The state House approved another revenue plan late last night, potentially signaling an end to the 2017-18 budget negotiations.
The bill, HB 542, would allow the commonwealth to raise up to $1.5 billion—either by entering into a “sales agreement” or issuing bonds over a 30-year period. It also includes new taxes on online purchases and fireworks, and “revenue maximization” provisions—like a reduction in a tax appeal period—designed to raise $20 million.
An additional change to a popular business tax provision—the net operating loss deduction—is contingent on a Supreme Court ruling. If the change to the deduction goes into effect, it would increase revenues by $52.6 million in the 2017-18 fiscal year.
These changes would not be enough to pay the state’s bills from the prior year or balance this year’s budget. Consequently, lawmakers are counting on other sources of revenue.

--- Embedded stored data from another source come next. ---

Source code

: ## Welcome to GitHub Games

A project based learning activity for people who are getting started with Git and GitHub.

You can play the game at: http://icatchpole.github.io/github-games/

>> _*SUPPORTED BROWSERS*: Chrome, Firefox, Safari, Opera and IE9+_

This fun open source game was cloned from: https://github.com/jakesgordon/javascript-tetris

These include $200 million from the Pennsylvania Professional Liability Joint Underwriters Association Fund, $300 million in transfers from the shadow budget and an unidentified amount from gambling expansion.
Taken together, this latest plan is not an encouraging solution. It includes unnecessary tax increases—and borrowing, which could cost taxpayers hundreds of millions of dollars down the road. The Senate could improve HB 542 by eliminating tax increases and replacing the lost revenue with liquor reforms, which would more than cover revenue raised by tax hikes.
Utilizing additional shadow budget surplus funds (House lawmakers identified more than $1 billion) is another option to mitigate the need to borrow on the backs of Pennsylvania’s taxpayers.
Regardless of what the final revenue package looks like, lawmakers will need to focus on reducing long-term costs by reforming human services, corrections, education, debt service, and corporate welfare.
This is one of the reasons why the passage of a work requirement waiver for Medicaid and the expansion of the Educational Improvement Tax Credit (EITC) is critical. These meaningful reforms will save taxpayers in the long-run and give Pennsylvanians the tools needed to become independent so they can provide for themselves and their families.